The problem »
Reproduce the listing below with every occurrence of "Reiseveranstalter" changed to "Veranstalter" and nothing else altered. Omit the pictures from your answer.

Task data »

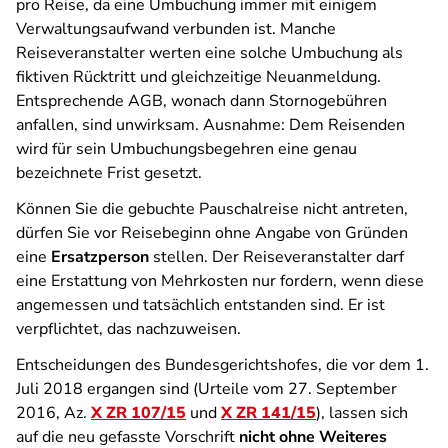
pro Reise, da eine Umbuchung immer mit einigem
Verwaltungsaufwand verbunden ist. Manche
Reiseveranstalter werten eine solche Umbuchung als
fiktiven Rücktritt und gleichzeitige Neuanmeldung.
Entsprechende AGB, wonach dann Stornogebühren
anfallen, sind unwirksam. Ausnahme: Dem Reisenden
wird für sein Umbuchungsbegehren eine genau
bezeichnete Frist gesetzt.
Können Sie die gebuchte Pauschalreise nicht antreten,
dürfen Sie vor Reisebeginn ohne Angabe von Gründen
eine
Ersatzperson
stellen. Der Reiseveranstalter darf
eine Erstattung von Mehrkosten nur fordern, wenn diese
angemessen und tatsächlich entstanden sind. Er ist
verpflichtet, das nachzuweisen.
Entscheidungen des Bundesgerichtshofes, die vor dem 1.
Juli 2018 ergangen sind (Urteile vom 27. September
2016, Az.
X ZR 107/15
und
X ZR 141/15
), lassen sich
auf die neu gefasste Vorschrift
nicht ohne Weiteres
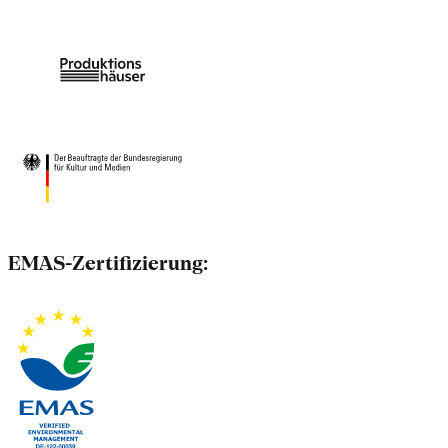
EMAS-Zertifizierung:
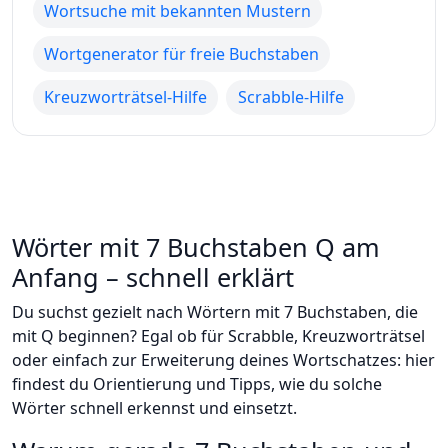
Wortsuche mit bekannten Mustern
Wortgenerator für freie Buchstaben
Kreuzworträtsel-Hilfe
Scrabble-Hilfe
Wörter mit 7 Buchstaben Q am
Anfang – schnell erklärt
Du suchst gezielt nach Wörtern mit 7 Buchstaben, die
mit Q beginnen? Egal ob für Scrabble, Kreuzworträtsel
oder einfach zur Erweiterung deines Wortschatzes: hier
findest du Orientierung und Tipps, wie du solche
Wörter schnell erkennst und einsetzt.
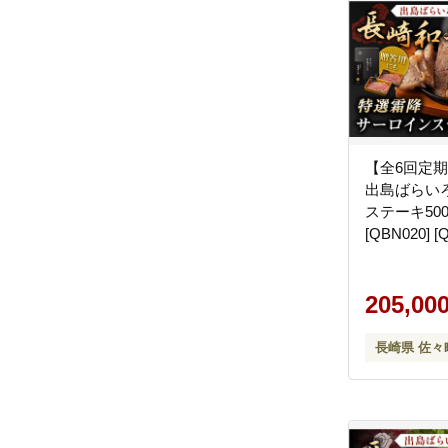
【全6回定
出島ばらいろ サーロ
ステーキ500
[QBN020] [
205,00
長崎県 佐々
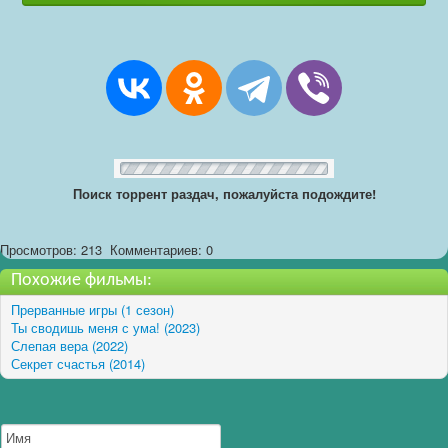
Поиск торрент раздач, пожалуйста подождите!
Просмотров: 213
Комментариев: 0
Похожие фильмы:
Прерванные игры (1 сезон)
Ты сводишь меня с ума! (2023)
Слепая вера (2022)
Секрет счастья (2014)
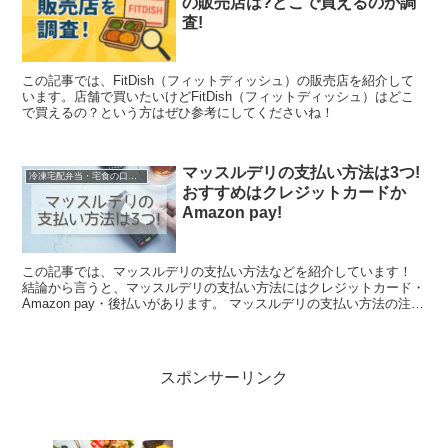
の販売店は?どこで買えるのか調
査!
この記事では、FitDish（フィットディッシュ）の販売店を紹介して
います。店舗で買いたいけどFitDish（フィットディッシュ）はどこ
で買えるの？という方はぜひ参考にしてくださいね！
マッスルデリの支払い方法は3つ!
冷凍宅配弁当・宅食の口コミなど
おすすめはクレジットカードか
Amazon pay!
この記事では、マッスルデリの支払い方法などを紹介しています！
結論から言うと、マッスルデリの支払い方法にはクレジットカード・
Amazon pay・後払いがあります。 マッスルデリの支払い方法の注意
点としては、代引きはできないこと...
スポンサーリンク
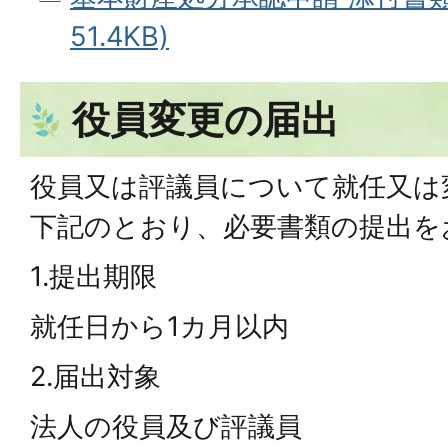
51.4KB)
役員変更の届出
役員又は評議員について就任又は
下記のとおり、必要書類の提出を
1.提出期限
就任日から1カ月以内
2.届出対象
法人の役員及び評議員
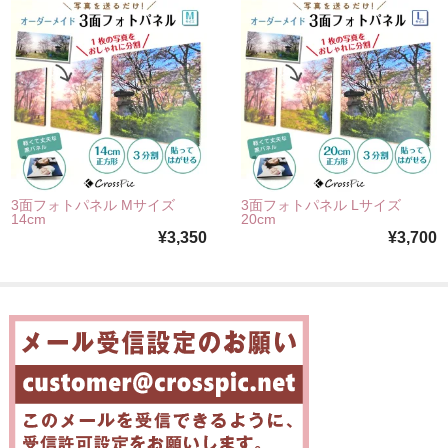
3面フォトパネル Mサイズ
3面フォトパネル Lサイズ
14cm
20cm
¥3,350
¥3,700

Task solution »
pro Reise, da eine Umbuchung immer mit einigem
Verwaltungsaufwand verbunden ist. Manche
Veranstalter werten eine solche Umbuchung als
fiktiven Rücktritt und gleichzeitige Neuanmeldung.
Entsprechende AGB, wonach dann Stornogebühren
anfallen, sind unwirksam. Ausnahme: Dem Reisenden
wird für sein Umbuchungsbegehren eine genau
bezeichnete Frist gesetzt.
Können Sie die gebuchte Pauschalreise nicht antreten,
dürfen Sie vor Reisebeginn ohne Angabe von Gründen
eine
Ersatzperson
stellen. Der Veranstalter darf
eine Erstattung von Mehrkosten nur fordern, wenn diese
angemessen und tatsächlich entstanden sind. Er ist
verpflichtet, das nachzuweisen.
Entscheidungen des Bundesgerichtshofes, die vor dem 1.
Juli 2018 ergangen sind (Urteile vom 27. September
2016, Az.
X ZR 107/15
und
X ZR 141/15
), lassen sich
auf die neu gefasste Vorschrift
nicht ohne Weiteres
EMAS-Zertifizierung:
Wortsuche mit bekannten Mustern
Wortgenerator für freie Buchstaben
Kreuzworträtsel-Hilfe
Scrabble-Hilfe
Wörter mit 7 Buchstaben Q am
Anfang – schnell erklärt
Du suchst gezielt nach Wörtern mit 7 Buchstaben, die
mit Q beginnen? Egal ob für Scrabble, Kreuzworträtsel
oder einfach zur Erweiterung deines Wortschatzes: hier
findest du Orientierung und Tipps, wie du solche
Wörter schnell erkennst und einsetzt.
【全6回定
出島ばらいろ サーロ
ステーキ500
[QBN020] [
205,00
長崎県 佐々
Поиск торрент раздач, пожалуйста подождите!
Просмотров: 213
Комментариев: 0
Похожие фильмы:
Прерванные игры (1 сезон)
Ты сводишь меня с ума! (2023)
Слепая вера (2022)
Секрет счастья (2014)
の販売店は?どこで買えるのか調
査!
この記事では、FitDish（フィットディッシュ）の販売店を紹介して
います。店舗で買いたいけどFitDish（フィットディッシュ）はどこ
で買えるの？という方はぜひ参考にしてくださいね！
マッスルデリの支払い方法は3つ!
冷凍宅配弁当・宅食の口コミなど
おすすめはクレジットカードか
Amazon pay!
この記事では、マッスルデリの支払い方法などを紹介しています！
結論から言うと、マッスルデリの支払い方法にはクレジットカード・
Amazon pay・後払いがあります。 マッスルデリの支払い方法の注意
点としては、代引きはできないこと...
スポンサーリンク
51.4KB)
役員変更の届出
役員又は評議員について就任又は
下記のとおり、必要書類の提出を
1.提出期限
就任日から1カ月以内
2.届出対象
法人の役員及び評議員
3面フォトパネル Mサイズ
3面フォトパネル Lサイズ
14cm
20cm
¥3,350
¥3,700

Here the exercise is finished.